(Collected data entries)
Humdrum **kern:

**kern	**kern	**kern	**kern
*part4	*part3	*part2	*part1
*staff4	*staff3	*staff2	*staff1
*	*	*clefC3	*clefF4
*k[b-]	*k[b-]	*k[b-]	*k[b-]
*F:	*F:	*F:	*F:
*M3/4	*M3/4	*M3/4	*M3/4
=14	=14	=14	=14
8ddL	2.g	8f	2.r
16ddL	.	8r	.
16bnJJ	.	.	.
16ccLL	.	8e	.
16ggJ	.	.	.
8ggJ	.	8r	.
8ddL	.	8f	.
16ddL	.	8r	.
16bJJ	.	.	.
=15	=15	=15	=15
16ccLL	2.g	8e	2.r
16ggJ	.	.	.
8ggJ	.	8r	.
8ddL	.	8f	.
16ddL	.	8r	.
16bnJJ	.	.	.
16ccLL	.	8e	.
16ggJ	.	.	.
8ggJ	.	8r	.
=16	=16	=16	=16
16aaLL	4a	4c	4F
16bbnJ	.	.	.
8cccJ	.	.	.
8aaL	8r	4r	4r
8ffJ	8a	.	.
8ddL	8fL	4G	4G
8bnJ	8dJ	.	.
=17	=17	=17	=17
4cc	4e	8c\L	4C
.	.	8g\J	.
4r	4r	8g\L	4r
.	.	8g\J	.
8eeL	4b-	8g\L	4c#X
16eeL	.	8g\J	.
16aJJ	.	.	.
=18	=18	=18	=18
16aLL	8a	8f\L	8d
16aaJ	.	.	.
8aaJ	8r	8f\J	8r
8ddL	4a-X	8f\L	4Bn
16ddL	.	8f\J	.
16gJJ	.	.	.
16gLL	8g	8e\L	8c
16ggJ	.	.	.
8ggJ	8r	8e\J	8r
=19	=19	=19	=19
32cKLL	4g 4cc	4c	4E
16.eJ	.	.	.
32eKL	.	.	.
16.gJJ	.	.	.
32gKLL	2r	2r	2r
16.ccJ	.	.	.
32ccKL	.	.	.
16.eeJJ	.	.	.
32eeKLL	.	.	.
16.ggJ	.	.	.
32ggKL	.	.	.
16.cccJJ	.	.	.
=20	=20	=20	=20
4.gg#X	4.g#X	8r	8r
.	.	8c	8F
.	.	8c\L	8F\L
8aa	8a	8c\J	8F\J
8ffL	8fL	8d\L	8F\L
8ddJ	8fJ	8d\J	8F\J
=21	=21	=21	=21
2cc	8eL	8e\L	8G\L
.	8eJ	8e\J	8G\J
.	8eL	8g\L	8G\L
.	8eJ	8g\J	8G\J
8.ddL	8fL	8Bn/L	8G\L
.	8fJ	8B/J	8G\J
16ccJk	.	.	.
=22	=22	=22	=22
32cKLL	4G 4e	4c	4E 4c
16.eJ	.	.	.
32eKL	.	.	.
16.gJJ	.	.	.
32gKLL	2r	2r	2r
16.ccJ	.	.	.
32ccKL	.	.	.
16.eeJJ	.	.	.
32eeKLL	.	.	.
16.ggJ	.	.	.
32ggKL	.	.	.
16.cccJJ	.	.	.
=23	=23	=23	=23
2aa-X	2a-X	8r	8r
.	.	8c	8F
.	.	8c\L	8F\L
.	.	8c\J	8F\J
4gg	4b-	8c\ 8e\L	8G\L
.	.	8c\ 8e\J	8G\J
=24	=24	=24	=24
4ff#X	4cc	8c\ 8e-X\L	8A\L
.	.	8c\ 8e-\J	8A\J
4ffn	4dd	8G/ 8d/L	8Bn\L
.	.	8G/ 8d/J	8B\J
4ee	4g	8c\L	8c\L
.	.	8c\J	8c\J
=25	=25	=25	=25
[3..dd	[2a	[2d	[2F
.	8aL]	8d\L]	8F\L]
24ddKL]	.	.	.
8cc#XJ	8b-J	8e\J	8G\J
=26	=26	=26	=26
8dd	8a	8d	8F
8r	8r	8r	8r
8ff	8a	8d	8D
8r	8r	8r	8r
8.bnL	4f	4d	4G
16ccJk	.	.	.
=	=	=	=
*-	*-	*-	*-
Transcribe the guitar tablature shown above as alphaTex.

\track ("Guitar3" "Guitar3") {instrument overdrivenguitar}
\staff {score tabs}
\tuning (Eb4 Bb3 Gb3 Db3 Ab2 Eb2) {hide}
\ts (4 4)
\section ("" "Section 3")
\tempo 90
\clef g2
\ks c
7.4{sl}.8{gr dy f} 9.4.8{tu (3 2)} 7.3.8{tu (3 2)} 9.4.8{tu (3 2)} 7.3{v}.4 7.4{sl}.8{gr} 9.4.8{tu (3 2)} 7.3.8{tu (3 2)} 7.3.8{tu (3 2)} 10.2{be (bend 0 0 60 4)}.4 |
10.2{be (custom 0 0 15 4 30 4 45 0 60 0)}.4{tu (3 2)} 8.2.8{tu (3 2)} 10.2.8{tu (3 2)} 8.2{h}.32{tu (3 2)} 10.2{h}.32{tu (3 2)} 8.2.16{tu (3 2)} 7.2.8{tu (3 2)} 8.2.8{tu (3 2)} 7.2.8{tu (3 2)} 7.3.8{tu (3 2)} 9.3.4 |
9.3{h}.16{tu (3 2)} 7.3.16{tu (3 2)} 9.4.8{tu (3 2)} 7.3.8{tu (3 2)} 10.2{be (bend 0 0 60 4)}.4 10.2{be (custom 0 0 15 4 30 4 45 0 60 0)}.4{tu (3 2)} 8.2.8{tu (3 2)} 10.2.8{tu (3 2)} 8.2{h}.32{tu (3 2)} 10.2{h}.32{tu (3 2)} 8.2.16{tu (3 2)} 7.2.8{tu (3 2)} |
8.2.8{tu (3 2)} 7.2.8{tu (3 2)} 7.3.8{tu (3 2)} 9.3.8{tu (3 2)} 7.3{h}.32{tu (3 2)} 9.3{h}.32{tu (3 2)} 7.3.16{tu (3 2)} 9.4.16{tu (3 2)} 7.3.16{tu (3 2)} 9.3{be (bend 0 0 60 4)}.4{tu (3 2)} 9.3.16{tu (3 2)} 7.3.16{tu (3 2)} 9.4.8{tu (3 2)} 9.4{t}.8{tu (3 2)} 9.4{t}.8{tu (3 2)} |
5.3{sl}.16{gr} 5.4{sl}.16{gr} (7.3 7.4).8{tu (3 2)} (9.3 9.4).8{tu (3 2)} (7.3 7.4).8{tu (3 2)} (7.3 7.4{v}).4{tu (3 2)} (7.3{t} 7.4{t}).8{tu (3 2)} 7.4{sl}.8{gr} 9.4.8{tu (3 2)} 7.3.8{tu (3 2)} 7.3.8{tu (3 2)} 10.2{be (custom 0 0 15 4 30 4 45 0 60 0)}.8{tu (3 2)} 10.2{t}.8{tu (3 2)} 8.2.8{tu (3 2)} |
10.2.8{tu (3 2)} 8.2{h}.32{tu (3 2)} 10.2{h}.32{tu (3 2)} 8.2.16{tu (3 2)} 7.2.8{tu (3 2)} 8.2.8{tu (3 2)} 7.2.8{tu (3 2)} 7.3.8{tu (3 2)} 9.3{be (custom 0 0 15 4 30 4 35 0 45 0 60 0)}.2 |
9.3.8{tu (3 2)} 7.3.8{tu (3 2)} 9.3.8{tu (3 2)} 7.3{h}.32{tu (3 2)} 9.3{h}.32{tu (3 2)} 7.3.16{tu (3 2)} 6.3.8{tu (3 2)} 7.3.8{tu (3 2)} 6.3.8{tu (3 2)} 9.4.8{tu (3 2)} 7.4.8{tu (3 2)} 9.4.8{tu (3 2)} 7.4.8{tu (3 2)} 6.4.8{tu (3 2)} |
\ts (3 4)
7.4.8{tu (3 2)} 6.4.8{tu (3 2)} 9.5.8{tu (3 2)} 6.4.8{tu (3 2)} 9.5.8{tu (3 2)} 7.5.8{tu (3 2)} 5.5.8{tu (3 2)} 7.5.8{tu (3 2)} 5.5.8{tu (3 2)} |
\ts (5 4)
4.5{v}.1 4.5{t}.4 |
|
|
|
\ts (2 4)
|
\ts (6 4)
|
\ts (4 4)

WHAT IS ASKED
Reproduce verbatim the lines from the beginning of the records through the line containing "Transcribe the guitar", including both ends.

TASK ANSWER
Humdrum **kern:

**kern	**kern	**kern	**kern
*part4	*part3	*part2	*part1
*staff4	*staff3	*staff2	*staff1
*	*	*clefC3	*clefF4
*k[b-]	*k[b-]	*k[b-]	*k[b-]
*F:	*F:	*F:	*F:
*M3/4	*M3/4	*M3/4	*M3/4
=14	=14	=14	=14
8ddL	2.g	8f	2.r
16ddL	.	8r	.
16bnJJ	.	.	.
16ccLL	.	8e	.
16ggJ	.	.	.
8ggJ	.	8r	.
8ddL	.	8f	.
16ddL	.	8r	.
16bJJ	.	.	.
=15	=15	=15	=15
16ccLL	2.g	8e	2.r
16ggJ	.	.	.
8ggJ	.	8r	.
8ddL	.	8f	.
16ddL	.	8r	.
16bnJJ	.	.	.
16ccLL	.	8e	.
16ggJ	.	.	.
8ggJ	.	8r	.
=16	=16	=16	=16
16aaLL	4a	4c	4F
16bbnJ	.	.	.
8cccJ	.	.	.
8aaL	8r	4r	4r
8ffJ	8a	.	.
8ddL	8fL	4G	4G
8bnJ	8dJ	.	.
=17	=17	=17	=17
4cc	4e	8c\L	4C
.	.	8g\J	.
4r	4r	8g\L	4r
.	.	8g\J	.
8eeL	4b-	8g\L	4c#X
16eeL	.	8g\J	.
16aJJ	.	.	.
=18	=18	=18	=18
16aLL	8a	8f\L	8d
16aaJ	.	.	.
8aaJ	8r	8f\J	8r
8ddL	4a-X	8f\L	4Bn
16ddL	.	8f\J	.
16gJJ	.	.	.
16gLL	8g	8e\L	8c
16ggJ	.	.	.
8ggJ	8r	8e\J	8r
=19	=19	=19	=19
32cKLL	4g 4cc	4c	4E
16.eJ	.	.	.
32eKL	.	.	.
16.gJJ	.	.	.
32gKLL	2r	2r	2r
16.ccJ	.	.	.
32ccKL	.	.	.
16.eeJJ	.	.	.
32eeKLL	.	.	.
16.ggJ	.	.	.
32ggKL	.	.	.
16.cccJJ	.	.	.
=20	=20	=20	=20
4.gg#X	4.g#X	8r	8r
.	.	8c	8F
.	.	8c\L	8F\L
8aa	8a	8c\J	8F\J
8ffL	8fL	8d\L	8F\L
8ddJ	8fJ	8d\J	8F\J
=21	=21	=21	=21
2cc	8eL	8e\L	8G\L
.	8eJ	8e\J	8G\J
.	8eL	8g\L	8G\L
.	8eJ	8g\J	8G\J
8.ddL	8fL	8Bn/L	8G\L
.	8fJ	8B/J	8G\J
16ccJk	.	.	.
=22	=22	=22	=22
32cKLL	4G 4e	4c	4E 4c
16.eJ	.	.	.
32eKL	.	.	.
16.gJJ	.	.	.
32gKLL	2r	2r	2r
16.ccJ	.	.	.
32ccKL	.	.	.
16.eeJJ	.	.	.
32eeKLL	.	.	.
16.ggJ	.	.	.
32ggKL	.	.	.
16.cccJJ	.	.	.
=23	=23	=23	=23
2aa-X	2a-X	8r	8r
.	.	8c	8F
.	.	8c\L	8F\L
.	.	8c\J	8F\J
4gg	4b-	8c\ 8e\L	8G\L
.	.	8c\ 8e\J	8G\J
=24	=24	=24	=24
4ff#X	4cc	8c\ 8e-X\L	8A\L
.	.	8c\ 8e-\J	8A\J
4ffn	4dd	8G/ 8d/L	8Bn\L
.	.	8G/ 8d/J	8B\J
4ee	4g	8c\L	8c\L
.	.	8c\J	8c\J
=25	=25	=25	=25
[3..dd	[2a	[2d	[2F
.	8aL]	8d\L]	8F\L]
24ddKL]	.	.	.
8cc#XJ	8b-J	8e\J	8G\J
=26	=26	=26	=26
8dd	8a	8d	8F
8r	8r	8r	8r
8ff	8a	8d	8D
8r	8r	8r	8r
8.bnL	4f	4d	4G
16ccJk	.	.	.
=	=	=	=
*-	*-	*-	*-
Transcribe the guitar tablature shown above as alphaTex.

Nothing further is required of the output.